Extract the listing below word for word, from its first line up to and including the line with "picture [27, 29, 1626, 1141]".

◆ **MATERIAL PROVIDED**:
★ ★ ★
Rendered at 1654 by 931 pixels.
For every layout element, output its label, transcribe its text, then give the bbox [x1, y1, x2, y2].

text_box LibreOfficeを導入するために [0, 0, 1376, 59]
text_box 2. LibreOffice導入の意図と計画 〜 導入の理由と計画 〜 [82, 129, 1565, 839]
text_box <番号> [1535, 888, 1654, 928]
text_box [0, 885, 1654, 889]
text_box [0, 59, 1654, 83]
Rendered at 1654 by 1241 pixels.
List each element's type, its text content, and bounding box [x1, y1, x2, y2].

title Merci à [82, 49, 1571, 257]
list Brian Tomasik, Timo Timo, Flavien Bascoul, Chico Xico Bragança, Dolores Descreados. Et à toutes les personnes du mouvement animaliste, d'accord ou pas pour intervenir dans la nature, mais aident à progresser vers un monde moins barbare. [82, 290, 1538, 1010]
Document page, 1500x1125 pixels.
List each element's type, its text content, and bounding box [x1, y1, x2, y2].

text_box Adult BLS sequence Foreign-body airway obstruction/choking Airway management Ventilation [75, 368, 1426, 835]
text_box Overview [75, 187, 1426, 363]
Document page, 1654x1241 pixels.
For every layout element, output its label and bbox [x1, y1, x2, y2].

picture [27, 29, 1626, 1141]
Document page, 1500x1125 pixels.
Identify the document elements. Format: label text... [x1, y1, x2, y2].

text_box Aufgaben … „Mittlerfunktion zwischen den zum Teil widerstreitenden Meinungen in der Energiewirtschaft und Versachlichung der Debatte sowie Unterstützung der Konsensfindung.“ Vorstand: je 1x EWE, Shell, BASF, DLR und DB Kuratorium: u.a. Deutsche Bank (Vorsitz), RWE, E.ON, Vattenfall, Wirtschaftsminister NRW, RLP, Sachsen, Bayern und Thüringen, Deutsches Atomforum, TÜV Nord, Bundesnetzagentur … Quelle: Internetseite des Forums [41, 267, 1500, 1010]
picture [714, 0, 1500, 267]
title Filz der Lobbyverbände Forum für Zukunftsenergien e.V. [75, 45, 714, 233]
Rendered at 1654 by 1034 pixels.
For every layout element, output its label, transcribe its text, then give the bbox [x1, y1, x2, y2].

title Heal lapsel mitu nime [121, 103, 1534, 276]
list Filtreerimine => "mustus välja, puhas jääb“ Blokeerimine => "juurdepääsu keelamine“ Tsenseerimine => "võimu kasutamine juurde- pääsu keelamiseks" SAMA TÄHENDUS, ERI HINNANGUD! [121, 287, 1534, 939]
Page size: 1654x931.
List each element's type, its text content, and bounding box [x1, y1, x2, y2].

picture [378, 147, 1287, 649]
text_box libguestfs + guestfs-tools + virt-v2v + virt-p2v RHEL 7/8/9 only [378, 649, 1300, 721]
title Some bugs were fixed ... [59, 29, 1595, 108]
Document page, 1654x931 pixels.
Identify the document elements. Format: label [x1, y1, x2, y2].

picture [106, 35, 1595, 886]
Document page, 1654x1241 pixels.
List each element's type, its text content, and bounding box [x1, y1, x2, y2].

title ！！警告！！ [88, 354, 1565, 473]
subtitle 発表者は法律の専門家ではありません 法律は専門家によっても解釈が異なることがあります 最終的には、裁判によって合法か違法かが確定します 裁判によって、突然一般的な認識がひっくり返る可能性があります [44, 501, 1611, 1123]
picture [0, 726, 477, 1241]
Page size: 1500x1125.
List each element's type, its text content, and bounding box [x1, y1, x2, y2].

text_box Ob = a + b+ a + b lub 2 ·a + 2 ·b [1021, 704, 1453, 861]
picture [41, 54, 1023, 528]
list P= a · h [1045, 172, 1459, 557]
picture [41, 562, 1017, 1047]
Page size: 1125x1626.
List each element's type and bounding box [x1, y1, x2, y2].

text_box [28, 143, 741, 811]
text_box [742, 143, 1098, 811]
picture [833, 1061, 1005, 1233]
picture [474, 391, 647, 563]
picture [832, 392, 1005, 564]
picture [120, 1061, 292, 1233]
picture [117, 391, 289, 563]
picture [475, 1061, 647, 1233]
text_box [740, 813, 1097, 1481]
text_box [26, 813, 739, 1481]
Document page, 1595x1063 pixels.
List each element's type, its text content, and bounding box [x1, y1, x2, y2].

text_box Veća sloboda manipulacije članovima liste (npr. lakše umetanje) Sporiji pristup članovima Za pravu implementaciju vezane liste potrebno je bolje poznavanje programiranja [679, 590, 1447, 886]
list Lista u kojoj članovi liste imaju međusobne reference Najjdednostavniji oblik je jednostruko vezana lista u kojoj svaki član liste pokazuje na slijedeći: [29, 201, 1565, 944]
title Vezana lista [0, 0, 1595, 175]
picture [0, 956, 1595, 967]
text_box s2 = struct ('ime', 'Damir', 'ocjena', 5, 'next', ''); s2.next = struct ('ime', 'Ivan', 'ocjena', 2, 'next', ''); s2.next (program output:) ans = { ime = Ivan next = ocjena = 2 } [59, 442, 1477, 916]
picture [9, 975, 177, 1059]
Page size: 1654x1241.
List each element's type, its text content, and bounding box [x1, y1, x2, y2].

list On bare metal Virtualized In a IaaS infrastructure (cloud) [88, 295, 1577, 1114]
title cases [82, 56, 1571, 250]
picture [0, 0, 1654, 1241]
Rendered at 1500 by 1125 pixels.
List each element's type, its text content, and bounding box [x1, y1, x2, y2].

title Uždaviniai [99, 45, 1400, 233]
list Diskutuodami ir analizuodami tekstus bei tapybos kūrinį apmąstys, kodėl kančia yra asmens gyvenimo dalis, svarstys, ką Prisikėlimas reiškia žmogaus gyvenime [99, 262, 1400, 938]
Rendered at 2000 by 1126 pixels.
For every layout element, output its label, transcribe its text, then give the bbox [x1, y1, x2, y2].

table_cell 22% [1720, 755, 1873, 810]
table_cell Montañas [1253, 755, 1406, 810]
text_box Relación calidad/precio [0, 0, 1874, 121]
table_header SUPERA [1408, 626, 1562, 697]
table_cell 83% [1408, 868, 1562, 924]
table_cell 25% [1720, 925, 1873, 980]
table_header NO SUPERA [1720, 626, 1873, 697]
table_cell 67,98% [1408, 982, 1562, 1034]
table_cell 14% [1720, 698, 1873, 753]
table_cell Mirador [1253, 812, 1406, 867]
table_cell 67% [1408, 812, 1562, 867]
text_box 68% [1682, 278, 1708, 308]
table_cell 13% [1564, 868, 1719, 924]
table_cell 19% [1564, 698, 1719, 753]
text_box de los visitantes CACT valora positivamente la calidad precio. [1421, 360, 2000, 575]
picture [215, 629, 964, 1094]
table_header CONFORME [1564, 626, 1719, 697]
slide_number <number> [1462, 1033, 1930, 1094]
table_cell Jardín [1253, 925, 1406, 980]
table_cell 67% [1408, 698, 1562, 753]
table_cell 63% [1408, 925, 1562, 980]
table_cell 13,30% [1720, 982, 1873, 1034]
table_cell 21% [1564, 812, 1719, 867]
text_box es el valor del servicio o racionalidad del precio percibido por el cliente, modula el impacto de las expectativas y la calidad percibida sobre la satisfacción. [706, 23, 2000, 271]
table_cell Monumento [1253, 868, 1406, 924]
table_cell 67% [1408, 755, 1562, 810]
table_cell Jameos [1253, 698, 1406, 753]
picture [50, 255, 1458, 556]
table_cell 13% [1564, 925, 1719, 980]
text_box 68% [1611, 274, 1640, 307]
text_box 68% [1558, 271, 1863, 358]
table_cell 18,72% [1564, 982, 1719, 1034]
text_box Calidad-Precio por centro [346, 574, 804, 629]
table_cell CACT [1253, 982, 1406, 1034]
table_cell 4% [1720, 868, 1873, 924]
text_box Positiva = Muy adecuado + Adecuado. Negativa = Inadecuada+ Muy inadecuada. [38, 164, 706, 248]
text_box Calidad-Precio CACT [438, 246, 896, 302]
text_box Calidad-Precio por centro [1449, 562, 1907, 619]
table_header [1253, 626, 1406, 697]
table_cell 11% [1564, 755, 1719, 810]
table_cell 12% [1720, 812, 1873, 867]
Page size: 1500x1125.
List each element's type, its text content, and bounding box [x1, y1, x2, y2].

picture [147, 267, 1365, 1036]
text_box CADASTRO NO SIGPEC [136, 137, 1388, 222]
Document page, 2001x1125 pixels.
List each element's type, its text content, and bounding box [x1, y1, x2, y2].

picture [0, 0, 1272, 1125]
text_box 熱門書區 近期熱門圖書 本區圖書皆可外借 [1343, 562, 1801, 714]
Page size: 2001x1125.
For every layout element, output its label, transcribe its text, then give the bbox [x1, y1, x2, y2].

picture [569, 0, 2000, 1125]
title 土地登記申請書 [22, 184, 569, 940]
★ ★ ★
◆ **TASK RESPONSE**:
Rendered at 1654 by 931 pixels.
For every layout element, output its label, transcribe its text, then give the bbox [x1, y1, x2, y2].

text_box LibreOfficeを導入するために [0, 0, 1376, 59]
text_box 2. LibreOffice導入の意図と計画 〜 導入の理由と計画 〜 [82, 129, 1565, 839]
text_box <番号> [1535, 888, 1654, 928]
text_box [0, 885, 1654, 889]
text_box [0, 59, 1654, 83]
Rendered at 1654 by 1241 pixels.
List each element's type, its text content, and bounding box [x1, y1, x2, y2].

title Merci à [82, 49, 1571, 257]
list Brian Tomasik, Timo Timo, Flavien Bascoul, Chico Xico Bragança, Dolores Descreados. Et à toutes les personnes du mouvement animaliste, d'accord ou pas pour intervenir dans la nature, mais aident à progresser vers un monde moins barbare. [82, 290, 1538, 1010]
Document page, 1500x1125 pixels.
List each element's type, its text content, and bounding box [x1, y1, x2, y2].

text_box Adult BLS sequence Foreign-body airway obstruction/choking Airway management Ventilation [75, 368, 1426, 835]
text_box Overview [75, 187, 1426, 363]
Document page, 1654x1241 pixels.
For every layout element, output its label and bbox [x1, y1, x2, y2].

picture [27, 29, 1626, 1141]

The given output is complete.